Did we not find ourselves with a Chief Justice (Luke Malaba) who was supposed to retire that year after reaching the constitutionally mandated age of 70 years, continuing in his office?

Did we not see the president awarded more powers in the selection and appointment of judges?

And, were we not shocked to learn that a presidential candidate was no longer required to have a running mate?

This was all after the Constitution of Zimbabwe Amendment (No. 2) Act changed the retiring age for judges, expunged the public interview process for judges, and removed the presidential running mate clause.

The legality of the changing of judges’ retirement age is still debatable since section 328 (7) of the Constitution clearly states that:

An amendment to a term-limit provision, the effect of which is to extend the length of time that a person may hold or occupy any public office, does not apply in relation to any person who held or occupied that office, or an equivalent office, at any time before the amendment.

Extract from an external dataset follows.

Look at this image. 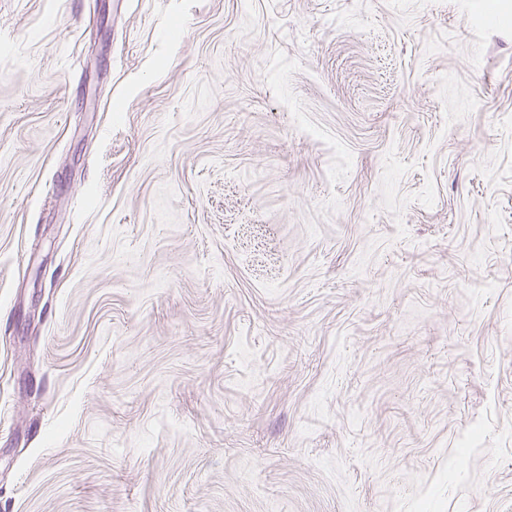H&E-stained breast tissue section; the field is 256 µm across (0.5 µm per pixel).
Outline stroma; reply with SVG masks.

Nevertheless, such provisions have never stopped the government from violating the law.

They went ahead unperturbed, and Malaba is still the Chief Justice today.

In other words, these amendments were really about consolidating  Mnangagwa’s grip on power as opposed to empowering women and youth.

Nonetheless, by carefully hiding the real reasons for the constitutional changes, the Mnangagwa administration was able to avert any meaningful resistance from the public.

I see the same happening with these proposed new constitutional amendments – to do with registration of voters and the delimitation of electoral boundaries.

I may be wrong, but a voice in my head is telling me that this is when amendments to the presidential term limit will be brought in – carefully tacked away from public scrutiny and debate.

The nation will be made to feel excited about the new electoral laws – touted as a victory for the opposition and something the people always wanted.

Who will then vote against that?

Yet, in voting for the constitutional amendments, parliamentarians will also be voting for presidential term changes.

Even if any such amendment can not and should not benefit Mnangagwa, however, we have already seen how this regime feels about respecting the law!

We need to be very careful and vigilant when dealing with this regime as nothing is always as it appears.

When these proposed constitutional changes are finally brought before the nation, let us pay meticulous scrutiny to each and every clause.

We should not allow ourselves to be bogged down with the excitement of what seems like progressive electoral changes.

Let us call out and bravely stand against anything else that may be hidden in the backseat.

The Zimbabwe regime has already proven themselves experts at Trojan horse tactics.